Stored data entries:
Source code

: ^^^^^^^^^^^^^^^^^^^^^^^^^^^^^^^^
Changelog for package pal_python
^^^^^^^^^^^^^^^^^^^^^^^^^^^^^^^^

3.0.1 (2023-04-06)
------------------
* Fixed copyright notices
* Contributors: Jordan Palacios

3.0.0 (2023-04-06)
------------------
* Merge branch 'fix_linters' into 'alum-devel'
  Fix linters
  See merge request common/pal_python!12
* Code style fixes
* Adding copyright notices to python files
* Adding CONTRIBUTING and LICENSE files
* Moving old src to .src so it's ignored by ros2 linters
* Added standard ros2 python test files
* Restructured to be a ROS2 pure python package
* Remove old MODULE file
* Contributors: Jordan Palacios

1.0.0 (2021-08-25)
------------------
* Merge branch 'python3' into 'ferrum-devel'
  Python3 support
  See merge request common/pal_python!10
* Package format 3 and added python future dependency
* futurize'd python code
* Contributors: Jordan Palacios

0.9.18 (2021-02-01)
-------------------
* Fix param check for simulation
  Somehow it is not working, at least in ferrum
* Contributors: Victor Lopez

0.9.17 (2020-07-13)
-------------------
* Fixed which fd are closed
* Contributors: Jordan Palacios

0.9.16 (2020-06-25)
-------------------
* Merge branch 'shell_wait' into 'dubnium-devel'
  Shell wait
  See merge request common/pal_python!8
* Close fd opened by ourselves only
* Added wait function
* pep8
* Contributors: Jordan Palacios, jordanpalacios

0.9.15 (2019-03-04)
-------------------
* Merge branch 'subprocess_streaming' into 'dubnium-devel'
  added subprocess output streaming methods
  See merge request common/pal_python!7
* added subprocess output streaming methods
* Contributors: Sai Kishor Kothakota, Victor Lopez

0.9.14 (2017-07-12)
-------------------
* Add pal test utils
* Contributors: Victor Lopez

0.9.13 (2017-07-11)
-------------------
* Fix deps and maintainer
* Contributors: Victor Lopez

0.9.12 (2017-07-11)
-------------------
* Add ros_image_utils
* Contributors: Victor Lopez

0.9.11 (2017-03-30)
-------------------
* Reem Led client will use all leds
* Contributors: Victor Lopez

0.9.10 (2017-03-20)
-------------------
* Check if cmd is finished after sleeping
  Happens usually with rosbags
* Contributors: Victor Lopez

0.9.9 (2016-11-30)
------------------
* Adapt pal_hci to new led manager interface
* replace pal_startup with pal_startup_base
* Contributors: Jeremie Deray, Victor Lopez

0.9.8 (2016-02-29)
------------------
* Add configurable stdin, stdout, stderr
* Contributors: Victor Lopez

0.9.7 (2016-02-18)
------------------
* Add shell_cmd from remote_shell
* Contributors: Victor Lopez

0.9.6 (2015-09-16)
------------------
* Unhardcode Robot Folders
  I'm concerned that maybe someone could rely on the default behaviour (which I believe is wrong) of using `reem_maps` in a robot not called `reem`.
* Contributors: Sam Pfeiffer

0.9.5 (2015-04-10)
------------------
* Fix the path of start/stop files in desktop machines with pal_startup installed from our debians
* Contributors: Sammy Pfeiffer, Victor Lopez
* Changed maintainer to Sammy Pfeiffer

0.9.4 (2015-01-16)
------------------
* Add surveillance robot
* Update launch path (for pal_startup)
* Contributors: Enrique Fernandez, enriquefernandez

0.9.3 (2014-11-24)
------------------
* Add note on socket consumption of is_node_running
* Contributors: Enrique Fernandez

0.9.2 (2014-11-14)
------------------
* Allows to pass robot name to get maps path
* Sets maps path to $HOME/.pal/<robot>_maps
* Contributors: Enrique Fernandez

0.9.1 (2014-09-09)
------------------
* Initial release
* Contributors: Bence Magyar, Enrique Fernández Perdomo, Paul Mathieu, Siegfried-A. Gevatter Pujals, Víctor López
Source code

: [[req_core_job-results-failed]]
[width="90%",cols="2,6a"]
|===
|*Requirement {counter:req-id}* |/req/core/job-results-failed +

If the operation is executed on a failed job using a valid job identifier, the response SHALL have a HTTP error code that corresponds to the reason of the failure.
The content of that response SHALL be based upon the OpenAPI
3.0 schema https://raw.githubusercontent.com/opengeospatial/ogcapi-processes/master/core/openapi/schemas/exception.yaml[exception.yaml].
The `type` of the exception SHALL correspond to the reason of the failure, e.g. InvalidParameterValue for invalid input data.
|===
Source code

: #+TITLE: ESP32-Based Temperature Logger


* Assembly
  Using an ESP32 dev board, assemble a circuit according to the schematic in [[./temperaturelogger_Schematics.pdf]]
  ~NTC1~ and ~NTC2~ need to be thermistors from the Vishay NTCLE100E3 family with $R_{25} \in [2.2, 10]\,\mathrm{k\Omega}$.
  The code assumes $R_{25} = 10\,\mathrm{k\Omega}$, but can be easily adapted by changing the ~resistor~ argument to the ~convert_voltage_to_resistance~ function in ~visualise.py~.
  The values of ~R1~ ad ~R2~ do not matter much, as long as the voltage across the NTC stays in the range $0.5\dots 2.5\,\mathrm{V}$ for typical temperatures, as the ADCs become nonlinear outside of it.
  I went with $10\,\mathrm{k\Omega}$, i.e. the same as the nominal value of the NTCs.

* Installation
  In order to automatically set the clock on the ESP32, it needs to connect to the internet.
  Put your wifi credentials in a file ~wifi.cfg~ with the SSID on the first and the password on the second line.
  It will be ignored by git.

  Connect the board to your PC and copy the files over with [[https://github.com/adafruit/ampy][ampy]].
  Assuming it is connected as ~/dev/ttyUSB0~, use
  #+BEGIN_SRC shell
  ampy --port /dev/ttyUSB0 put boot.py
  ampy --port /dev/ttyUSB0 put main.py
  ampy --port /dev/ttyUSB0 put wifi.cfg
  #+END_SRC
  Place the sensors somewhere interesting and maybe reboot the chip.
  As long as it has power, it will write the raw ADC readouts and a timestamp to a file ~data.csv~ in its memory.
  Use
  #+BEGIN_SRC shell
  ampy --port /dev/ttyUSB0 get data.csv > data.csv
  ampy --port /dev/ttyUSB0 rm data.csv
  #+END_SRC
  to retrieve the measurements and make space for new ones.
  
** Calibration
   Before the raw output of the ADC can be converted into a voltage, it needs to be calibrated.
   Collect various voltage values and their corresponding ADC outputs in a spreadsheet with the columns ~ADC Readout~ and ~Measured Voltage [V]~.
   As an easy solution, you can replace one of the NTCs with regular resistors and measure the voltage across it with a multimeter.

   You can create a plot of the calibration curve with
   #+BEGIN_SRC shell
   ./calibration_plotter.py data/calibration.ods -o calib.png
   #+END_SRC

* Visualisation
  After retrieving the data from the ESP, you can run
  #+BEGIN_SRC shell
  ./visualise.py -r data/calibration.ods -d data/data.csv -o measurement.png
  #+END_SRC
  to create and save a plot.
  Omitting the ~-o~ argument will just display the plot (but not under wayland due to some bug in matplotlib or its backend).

Task brief: Write the records above out again, exactly as they are.

Answer to the exercise:
Source code

: ^^^^^^^^^^^^^^^^^^^^^^^^^^^^^^^^
Changelog for package pal_python
^^^^^^^^^^^^^^^^^^^^^^^^^^^^^^^^

3.0.1 (2023-04-06)
------------------
* Fixed copyright notices
* Contributors: Jordan Palacios

3.0.0 (2023-04-06)
------------------
* Merge branch 'fix_linters' into 'alum-devel'
  Fix linters
  See merge request common/pal_python!12
* Code style fixes
* Adding copyright notices to python files
* Adding CONTRIBUTING and LICENSE files
* Moving old src to .src so it's ignored by ros2 linters
* Added standard ros2 python test files
* Restructured to be a ROS2 pure python package
* Remove old MODULE file
* Contributors: Jordan Palacios

1.0.0 (2021-08-25)
------------------
* Merge branch 'python3' into 'ferrum-devel'
  Python3 support
  See merge request common/pal_python!10
* Package format 3 and added python future dependency
* futurize'd python code
* Contributors: Jordan Palacios

0.9.18 (2021-02-01)
-------------------
* Fix param check for simulation
  Somehow it is not working, at least in ferrum
* Contributors: Victor Lopez

0.9.17 (2020-07-13)
-------------------
* Fixed which fd are closed
* Contributors: Jordan Palacios

0.9.16 (2020-06-25)
-------------------
* Merge branch 'shell_wait' into 'dubnium-devel'
  Shell wait
  See merge request common/pal_python!8
* Close fd opened by ourselves only
* Added wait function
* pep8
* Contributors: Jordan Palacios, jordanpalacios

0.9.15 (2019-03-04)
-------------------
* Merge branch 'subprocess_streaming' into 'dubnium-devel'
  added subprocess output streaming methods
  See merge request common/pal_python!7
* added subprocess output streaming methods
* Contributors: Sai Kishor Kothakota, Victor Lopez

0.9.14 (2017-07-12)
-------------------
* Add pal test utils
* Contributors: Victor Lopez

0.9.13 (2017-07-11)
-------------------
* Fix deps and maintainer
* Contributors: Victor Lopez

0.9.12 (2017-07-11)
-------------------
* Add ros_image_utils
* Contributors: Victor Lopez

0.9.11 (2017-03-30)
-------------------
* Reem Led client will use all leds
* Contributors: Victor Lopez

0.9.10 (2017-03-20)
-------------------
* Check if cmd is finished after sleeping
  Happens usually with rosbags
* Contributors: Victor Lopez

0.9.9 (2016-11-30)
------------------
* Adapt pal_hci to new led manager interface
* replace pal_startup with pal_startup_base
* Contributors: Jeremie Deray, Victor Lopez

0.9.8 (2016-02-29)
------------------
* Add configurable stdin, stdout, stderr
* Contributors: Victor Lopez

0.9.7 (2016-02-18)
------------------
* Add shell_cmd from remote_shell
* Contributors: Victor Lopez

0.9.6 (2015-09-16)
------------------
* Unhardcode Robot Folders
  I'm concerned that maybe someone could rely on the default behaviour (which I believe is wrong) of using `reem_maps` in a robot not called `reem`.
* Contributors: Sam Pfeiffer

0.9.5 (2015-04-10)
------------------
* Fix the path of start/stop files in desktop machines with pal_startup installed from our debians
* Contributors: Sammy Pfeiffer, Victor Lopez
* Changed maintainer to Sammy Pfeiffer

0.9.4 (2015-01-16)
------------------
* Add surveillance robot
* Update launch path (for pal_startup)
* Contributors: Enrique Fernandez, enriquefernandez

0.9.3 (2014-11-24)
------------------
* Add note on socket consumption of is_node_running
* Contributors: Enrique Fernandez

0.9.2 (2014-11-14)
------------------
* Allows to pass robot name to get maps path
* Sets maps path to $HOME/.pal/<robot>_maps
* Contributors: Enrique Fernandez

0.9.1 (2014-09-09)
------------------
* Initial release
* Contributors: Bence Magyar, Enrique Fernández Perdomo, Paul Mathieu, Siegfried-A. Gevatter Pujals, Víctor López
Source code

: [[req_core_job-results-failed]]
[width="90%",cols="2,6a"]
|===
|*Requirement {counter:req-id}* |/req/core/job-results-failed +

If the operation is executed on a failed job using a valid job identifier, the response SHALL have a HTTP error code that corresponds to the reason of the failure.
The content of that response SHALL be based upon the OpenAPI
3.0 schema https://raw.githubusercontent.com/opengeospatial/ogcapi-processes/master/core/openapi/schemas/exception.yaml[exception.yaml].
The `type` of the exception SHALL correspond to the reason of the failure, e.g. InvalidParameterValue for invalid input data.
|===
Source code

: #+TITLE: ESP32-Based Temperature Logger


* Assembly
  Using an ESP32 dev board, assemble a circuit according to the schematic in [[./temperaturelogger_Schematics.pdf]]
  ~NTC1~ and ~NTC2~ need to be thermistors from the Vishay NTCLE100E3 family with $R_{25} \in [2.2, 10]\,\mathrm{k\Omega}$.
  The code assumes $R_{25} = 10\,\mathrm{k\Omega}$, but can be easily adapted by changing the ~resistor~ argument to the ~convert_voltage_to_resistance~ function in ~visualise.py~.
  The values of ~R1~ ad ~R2~ do not matter much, as long as the voltage across the NTC stays in the range $0.5\dots 2.5\,\mathrm{V}$ for typical temperatures, as the ADCs become nonlinear outside of it.
  I went with $10\,\mathrm{k\Omega}$, i.e. the same as the nominal value of the NTCs.

* Installation
  In order to automatically set the clock on the ESP32, it needs to connect to the internet.
  Put your wifi credentials in a file ~wifi.cfg~ with the SSID on the first and the password on the second line.
  It will be ignored by git.

  Connect the board to your PC and copy the files over with [[https://github.com/adafruit/ampy][ampy]].
  Assuming it is connected as ~/dev/ttyUSB0~, use
  #+BEGIN_SRC shell
  ampy --port /dev/ttyUSB0 put boot.py
  ampy --port /dev/ttyUSB0 put main.py
  ampy --port /dev/ttyUSB0 put wifi.cfg
  #+END_SRC
  Place the sensors somewhere interesting and maybe reboot the chip.
  As long as it has power, it will write the raw ADC readouts and a timestamp to a file ~data.csv~ in its memory.
  Use
  #+BEGIN_SRC shell
  ampy --port /dev/ttyUSB0 get data.csv > data.csv
  ampy --port /dev/ttyUSB0 rm data.csv
  #+END_SRC
  to retrieve the measurements and make space for new ones.
  
** Calibration
   Before the raw output of the ADC can be converted into a voltage, it needs to be calibrated.
   Collect various voltage values and their corresponding ADC outputs in a spreadsheet with the columns ~ADC Readout~ and ~Measured Voltage [V]~.
   As an easy solution, you can replace one of the NTCs with regular resistors and measure the voltage across it with a multimeter.

   You can create a plot of the calibration curve with
   #+BEGIN_SRC shell
   ./calibration_plotter.py data/calibration.ods -o calib.png
   #+END_SRC

* Visualisation
  After retrieving the data from the ESP, you can run
  #+BEGIN_SRC shell
  ./visualise.py -r data/calibration.ods -d data/data.csv -o measurement.png
  #+END_SRC
  to create and save a plot.
  Omitting the ~-o~ argument will just display the plot (but not under wayland due to some bug in matplotlib or its backend).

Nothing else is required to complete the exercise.